Return the following data exactly, with all pictures left out.
SUPPLIED RECORDS section start
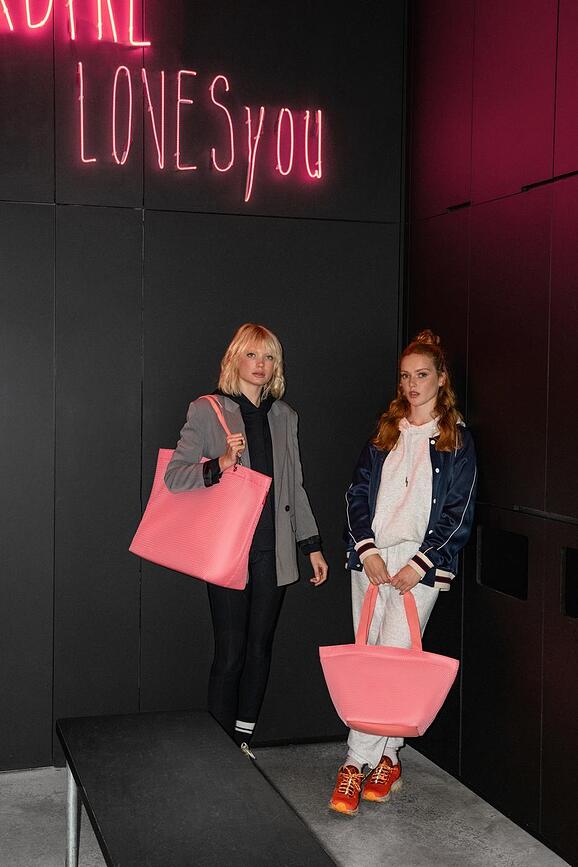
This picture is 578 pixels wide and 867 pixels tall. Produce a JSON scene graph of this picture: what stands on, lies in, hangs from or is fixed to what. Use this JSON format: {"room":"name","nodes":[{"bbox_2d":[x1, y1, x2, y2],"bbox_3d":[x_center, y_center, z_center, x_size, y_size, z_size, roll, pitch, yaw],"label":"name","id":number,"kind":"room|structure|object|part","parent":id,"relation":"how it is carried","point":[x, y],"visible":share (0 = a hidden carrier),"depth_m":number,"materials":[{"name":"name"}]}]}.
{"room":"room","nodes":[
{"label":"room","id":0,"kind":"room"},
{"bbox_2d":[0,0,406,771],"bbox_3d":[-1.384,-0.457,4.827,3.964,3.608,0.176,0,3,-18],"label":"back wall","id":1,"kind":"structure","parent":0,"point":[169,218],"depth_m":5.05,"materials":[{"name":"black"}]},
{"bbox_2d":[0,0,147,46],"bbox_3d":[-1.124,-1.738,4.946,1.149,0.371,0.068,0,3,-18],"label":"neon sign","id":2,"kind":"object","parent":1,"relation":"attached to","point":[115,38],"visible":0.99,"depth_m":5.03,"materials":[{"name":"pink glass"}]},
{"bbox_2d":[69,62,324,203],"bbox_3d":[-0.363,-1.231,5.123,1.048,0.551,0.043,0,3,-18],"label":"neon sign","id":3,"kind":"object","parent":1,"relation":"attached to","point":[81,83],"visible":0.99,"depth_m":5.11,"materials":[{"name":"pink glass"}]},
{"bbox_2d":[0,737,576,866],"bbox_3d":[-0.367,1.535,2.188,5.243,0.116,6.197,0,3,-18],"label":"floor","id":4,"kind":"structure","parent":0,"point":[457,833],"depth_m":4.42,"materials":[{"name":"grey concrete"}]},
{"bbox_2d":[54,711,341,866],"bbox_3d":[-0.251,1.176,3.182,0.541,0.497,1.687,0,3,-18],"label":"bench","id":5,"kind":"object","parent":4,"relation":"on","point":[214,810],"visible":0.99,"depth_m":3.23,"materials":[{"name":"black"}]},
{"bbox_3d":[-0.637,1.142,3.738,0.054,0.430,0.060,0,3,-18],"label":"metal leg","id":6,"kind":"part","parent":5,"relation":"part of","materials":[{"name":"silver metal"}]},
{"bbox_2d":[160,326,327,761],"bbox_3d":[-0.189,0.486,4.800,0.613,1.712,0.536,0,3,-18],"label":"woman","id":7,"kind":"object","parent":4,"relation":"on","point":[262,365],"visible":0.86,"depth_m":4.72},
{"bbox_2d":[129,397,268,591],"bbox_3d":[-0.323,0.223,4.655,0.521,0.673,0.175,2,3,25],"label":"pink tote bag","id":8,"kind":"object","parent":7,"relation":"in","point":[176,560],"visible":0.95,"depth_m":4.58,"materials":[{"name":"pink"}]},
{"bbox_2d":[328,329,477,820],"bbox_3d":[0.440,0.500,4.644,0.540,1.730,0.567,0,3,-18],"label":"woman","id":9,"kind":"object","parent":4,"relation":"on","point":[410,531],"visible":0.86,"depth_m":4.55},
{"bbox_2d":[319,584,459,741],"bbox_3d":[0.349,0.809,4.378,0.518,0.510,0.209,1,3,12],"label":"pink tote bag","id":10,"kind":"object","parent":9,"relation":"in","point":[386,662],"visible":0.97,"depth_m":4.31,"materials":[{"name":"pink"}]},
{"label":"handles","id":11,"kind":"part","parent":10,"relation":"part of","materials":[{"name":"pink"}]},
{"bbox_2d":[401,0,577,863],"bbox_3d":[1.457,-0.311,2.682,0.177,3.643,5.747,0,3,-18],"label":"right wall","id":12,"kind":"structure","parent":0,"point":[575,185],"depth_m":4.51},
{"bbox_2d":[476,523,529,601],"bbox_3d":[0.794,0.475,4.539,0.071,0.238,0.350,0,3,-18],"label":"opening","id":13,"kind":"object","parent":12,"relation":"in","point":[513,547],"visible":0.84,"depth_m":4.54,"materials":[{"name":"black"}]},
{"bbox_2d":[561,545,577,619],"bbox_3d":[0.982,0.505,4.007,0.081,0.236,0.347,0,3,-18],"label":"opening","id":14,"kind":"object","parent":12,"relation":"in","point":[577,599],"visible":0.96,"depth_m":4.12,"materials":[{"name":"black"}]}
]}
SUPPLIED RECORDS section end
__YOUR SOLUTION__.
This picture is 578 pixels wide and 867 pixels tall. Produce a JSON scene graph of this picture: what stands on, lies in, hangs from or is fixed to what. Use this JSON format: {"room":"name","nodes":[{"bbox_2d":[x1, y1, x2, y2],"bbox_3d":[x_center, y_center, z_center, x_size, y_size, z_size, roll, pitch, yaw],"label":"name","id":number,"kind":"room|structure|object|part","parent":id,"relation":"how it is carried","point":[x, y],"visible":share (0 = a hidden carrier),"depth_m":number,"materials":[{"name":"name"}]}]}.
{"room":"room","nodes":[
{"label":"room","id":0,"kind":"room"},
{"bbox_2d":[0,0,406,771],"bbox_3d":[-1.384,-0.457,4.827,3.964,3.608,0.176,0,3,-18],"label":"back wall","id":1,"kind":"structure","parent":0,"point":[169,218],"depth_m":5.05,"materials":[{"name":"black"}]},
{"bbox_2d":[0,0,147,46],"bbox_3d":[-1.124,-1.738,4.946,1.149,0.371,0.068,0,3,-18],"label":"neon sign","id":2,"kind":"object","parent":1,"relation":"attached to","point":[115,38],"visible":0.99,"depth_m":5.03,"materials":[{"name":"pink glass"}]},
{"bbox_2d":[69,62,324,203],"bbox_3d":[-0.363,-1.231,5.123,1.048,0.551,0.043,0,3,-18],"label":"neon sign","id":3,"kind":"object","parent":1,"relation":"attached to","point":[81,83],"visible":0.99,"depth_m":5.11,"materials":[{"name":"pink glass"}]},
{"bbox_2d":[0,737,576,866],"bbox_3d":[-0.367,1.535,2.188,5.243,0.116,6.197,0,3,-18],"label":"floor","id":4,"kind":"structure","parent":0,"point":[457,833],"depth_m":4.42,"materials":[{"name":"grey concrete"}]},
{"bbox_2d":[54,711,341,866],"bbox_3d":[-0.251,1.176,3.182,0.541,0.497,1.687,0,3,-18],"label":"bench","id":5,"kind":"object","parent":4,"relation":"on","point":[214,810],"visible":0.99,"depth_m":3.23,"materials":[{"name":"black"}]},
{"bbox_3d":[-0.637,1.142,3.738,0.054,0.430,0.060,0,3,-18],"label":"metal leg","id":6,"kind":"part","parent":5,"relation":"part of","materials":[{"name":"silver metal"}]},
{"bbox_2d":[160,326,327,761],"bbox_3d":[-0.189,0.486,4.800,0.613,1.712,0.536,0,3,-18],"label":"woman","id":7,"kind":"object","parent":4,"relation":"on","point":[262,365],"visible":0.86,"depth_m":4.72},
{"bbox_2d":[129,397,268,591],"bbox_3d":[-0.323,0.223,4.655,0.521,0.673,0.175,2,3,25],"label":"pink tote bag","id":8,"kind":"object","parent":7,"relation":"in","point":[176,560],"visible":0.95,"depth_m":4.58,"materials":[{"name":"pink"}]},
{"bbox_2d":[328,329,477,820],"bbox_3d":[0.440,0.500,4.644,0.540,1.730,0.567,0,3,-18],"label":"woman","id":9,"kind":"object","parent":4,"relation":"on","point":[410,531],"visible":0.86,"depth_m":4.55},
{"bbox_2d":[319,584,459,741],"bbox_3d":[0.349,0.809,4.378,0.518,0.510,0.209,1,3,12],"label":"pink tote bag","id":10,"kind":"object","parent":9,"relation":"in","point":[386,662],"visible":0.97,"depth_m":4.31,"materials":[{"name":"pink"}]},
{"label":"handles","id":11,"kind":"part","parent":10,"relation":"part of","materials":[{"name":"pink"}]},
{"bbox_2d":[401,0,577,863],"bbox_3d":[1.457,-0.311,2.682,0.177,3.643,5.747,0,3,-18],"label":"right wall","id":12,"kind":"structure","parent":0,"point":[575,185],"depth_m":4.51},
{"bbox_2d":[476,523,529,601],"bbox_3d":[0.794,0.475,4.539,0.071,0.238,0.350,0,3,-18],"label":"opening","id":13,"kind":"object","parent":12,"relation":"in","point":[513,547],"visible":0.84,"depth_m":4.54,"materials":[{"name":"black"}]},
{"bbox_2d":[561,545,577,619],"bbox_3d":[0.982,0.505,4.007,0.081,0.236,0.347,0,3,-18],"label":"opening","id":14,"kind":"object","parent":12,"relation":"in","point":[577,599],"visible":0.96,"depth_m":4.12,"materials":[{"name":"black"}]}
]}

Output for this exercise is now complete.